With inspirations from other isekai genre titles like Mushoku Tensei, Konosuba, and The Beginning After the End, I knew that writing about a reverse-isekai (or double-isekai, I wouldn’t even know how to describe that) would be a challenge in its own right. In the end, though, I had asked myself, “well, would it be fun or funny?” and the answer was, “one hundred percent, yes!”.
My wife and kids are sleeping right now, but I know when I see them again it’ll be a hectic day for me as a dad wrangling a couple of three-year-old rambunctious sons. Perhaps that’s why I felt so comfortable writing about a character who dealt with something unthinkable and still managed to roll with the tides. Obviously not to his level, haha, but you can imagine as a parent the cycle of working hard, going to bed dead tired, only to wake up to tackle what wild shenanigans awaits me once more.
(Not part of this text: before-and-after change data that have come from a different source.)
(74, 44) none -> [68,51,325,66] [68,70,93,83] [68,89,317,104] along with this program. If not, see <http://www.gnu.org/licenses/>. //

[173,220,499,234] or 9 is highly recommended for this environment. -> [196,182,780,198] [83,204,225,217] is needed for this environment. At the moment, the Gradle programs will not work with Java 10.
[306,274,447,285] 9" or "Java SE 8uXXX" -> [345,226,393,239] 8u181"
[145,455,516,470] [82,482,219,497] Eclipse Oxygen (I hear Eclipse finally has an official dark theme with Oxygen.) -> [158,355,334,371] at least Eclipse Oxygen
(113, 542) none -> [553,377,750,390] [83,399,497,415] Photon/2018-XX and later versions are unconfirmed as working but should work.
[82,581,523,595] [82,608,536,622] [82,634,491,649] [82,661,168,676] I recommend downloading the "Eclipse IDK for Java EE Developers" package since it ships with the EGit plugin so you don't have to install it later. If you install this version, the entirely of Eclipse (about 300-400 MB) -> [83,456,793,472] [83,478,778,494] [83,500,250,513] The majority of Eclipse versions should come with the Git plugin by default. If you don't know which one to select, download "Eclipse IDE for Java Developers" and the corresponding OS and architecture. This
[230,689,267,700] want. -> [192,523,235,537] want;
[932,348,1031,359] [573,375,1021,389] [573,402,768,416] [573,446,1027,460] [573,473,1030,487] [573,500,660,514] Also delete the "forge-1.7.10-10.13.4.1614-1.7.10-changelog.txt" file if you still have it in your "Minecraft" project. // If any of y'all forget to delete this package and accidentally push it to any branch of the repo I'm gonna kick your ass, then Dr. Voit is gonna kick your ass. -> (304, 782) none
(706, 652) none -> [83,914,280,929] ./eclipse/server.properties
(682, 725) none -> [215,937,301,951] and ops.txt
Anyways, I just wanted to thank you. Like I said, I’m counting on you to enjoy yourself reading this book, and I’m counting on myself to get this into something awesome for you to enjoy, as well as the next one. I can’t be quite certain how long the story will go, as all good adventurers never rest. What I can be certain of is that I hope you’ll stick with me, Adrian, Princess Ichni and many more as we see what silly adventures take them next.
Thank you for reading this book, and I’ll forever be indebted to you for giving me the chance to finish what I started.
Gratefully yours,
Tyler Vittitow,
better known by my pen name, TwoTimesTyler.